Richardson Police Chief Gary Tittle presented the department's 2025 annual review, telling the City Council that overall violent and property crime fell significantly while the department still faces staffing and recruitment challenges.
Chief Tittle said the department's authorized sworn strength is 173 with 163 current officers and roughly 17 staff in training; in 2025 RPD hired 15 officers and lost 23, producing a net shortfall and a continuing need to accelerate throughput into academy classes. He said the training pipeline is long (about 11 months until an officer is fully fielded) and emphasized retention and recruitment as ongoing priorities.
Crime trends and programs: Tittle credited technology and community partnerships for much of the department's year-to-year declines: overall violent and property crime was reduced by roughly 23.5% in 2025, violent crime declined 11%, property crime dropped nearly 25% and auto thefts fell sharply (from 381 to 168). He attributed some of the gains to automated camera systems (Flock) and targeted investigative work.
Officer wellness and staffing details: The chief acknowledged areas of concern. Aggravated assaults rose in 2025 with a large share tied to family violence, and firearm thefts from vehicles remain an issue. He highlighted 17 on-the-job injuries in 2025 and discussed attrition patterns (many retirements and departures to other agencies). He also raised a national mental-health concern: referenced national line-of-duty deaths and officer suicides and urged continued investment in peer support and intervention programs.

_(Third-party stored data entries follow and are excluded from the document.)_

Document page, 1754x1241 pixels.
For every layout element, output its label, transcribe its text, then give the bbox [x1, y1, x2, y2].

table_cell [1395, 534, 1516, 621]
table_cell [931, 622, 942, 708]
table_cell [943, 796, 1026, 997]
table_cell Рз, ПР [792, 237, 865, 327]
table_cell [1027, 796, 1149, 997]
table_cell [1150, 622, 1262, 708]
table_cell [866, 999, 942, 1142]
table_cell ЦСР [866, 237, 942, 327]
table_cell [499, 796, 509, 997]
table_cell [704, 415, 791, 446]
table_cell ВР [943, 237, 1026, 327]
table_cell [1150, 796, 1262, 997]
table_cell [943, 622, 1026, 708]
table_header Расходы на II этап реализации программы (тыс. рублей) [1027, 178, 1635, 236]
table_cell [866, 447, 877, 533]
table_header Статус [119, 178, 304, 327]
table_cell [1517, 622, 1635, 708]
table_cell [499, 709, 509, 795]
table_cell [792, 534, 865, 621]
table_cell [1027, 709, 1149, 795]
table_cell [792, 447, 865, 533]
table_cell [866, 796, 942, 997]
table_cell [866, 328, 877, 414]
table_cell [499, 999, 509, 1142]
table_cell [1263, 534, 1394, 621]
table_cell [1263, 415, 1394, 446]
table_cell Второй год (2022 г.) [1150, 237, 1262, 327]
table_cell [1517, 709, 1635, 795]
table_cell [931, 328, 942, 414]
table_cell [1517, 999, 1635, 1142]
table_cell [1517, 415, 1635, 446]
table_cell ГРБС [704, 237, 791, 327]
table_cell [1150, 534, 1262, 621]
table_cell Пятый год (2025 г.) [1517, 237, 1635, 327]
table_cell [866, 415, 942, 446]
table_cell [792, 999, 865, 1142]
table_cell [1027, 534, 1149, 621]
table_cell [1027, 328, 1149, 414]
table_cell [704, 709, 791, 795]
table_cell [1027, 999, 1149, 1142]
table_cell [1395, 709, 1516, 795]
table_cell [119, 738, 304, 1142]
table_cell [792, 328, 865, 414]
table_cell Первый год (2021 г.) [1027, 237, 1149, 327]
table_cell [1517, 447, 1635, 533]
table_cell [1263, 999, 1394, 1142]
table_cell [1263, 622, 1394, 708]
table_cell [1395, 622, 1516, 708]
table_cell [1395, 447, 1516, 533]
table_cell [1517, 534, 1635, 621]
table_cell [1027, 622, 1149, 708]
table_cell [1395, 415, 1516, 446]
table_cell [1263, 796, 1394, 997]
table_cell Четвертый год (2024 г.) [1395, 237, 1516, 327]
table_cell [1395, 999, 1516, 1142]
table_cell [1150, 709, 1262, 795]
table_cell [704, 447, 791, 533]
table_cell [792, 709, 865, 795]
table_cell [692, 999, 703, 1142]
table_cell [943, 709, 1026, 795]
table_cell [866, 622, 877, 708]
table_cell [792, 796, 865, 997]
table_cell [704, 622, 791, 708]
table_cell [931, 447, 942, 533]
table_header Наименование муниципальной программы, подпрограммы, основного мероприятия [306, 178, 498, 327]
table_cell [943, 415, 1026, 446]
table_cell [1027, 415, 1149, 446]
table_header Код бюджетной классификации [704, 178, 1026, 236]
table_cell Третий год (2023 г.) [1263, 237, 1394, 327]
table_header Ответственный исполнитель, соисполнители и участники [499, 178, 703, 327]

New and ongoing initiatives: Tittle outlined several operational upgrades and community programs: a second canine team, a towing-app pilot to reduce scene time, expanded community outreach (coffee with cops, summer safety and Special Olympics participation), an impending crisis-intervention manager hire, and the Handle With Care program that notifies schools when police encounters suggest a student may have experienced trauma. He said Flock camera alerts (for stolen vehicles, missing persons and repeat offenders) have been valuable investigatory tools.
Why it matters: The presentation framed Richardson as a city where crime metrics are improving while policing retains operational strain from staffing gaps and training demands. Council members asked for more comparative national/regional context and ideas for school and college partnerships to build future pipelines for dispatchers, crime-lab staff and sworn recruits.
Next steps: Staff and the chief will continue recruitment initiatives, evaluate technology investments through the budget process and advance a crisis-intervention hire; council members offered support for mental-health resources and suggested exploring senior- and youth-focused community safety programs.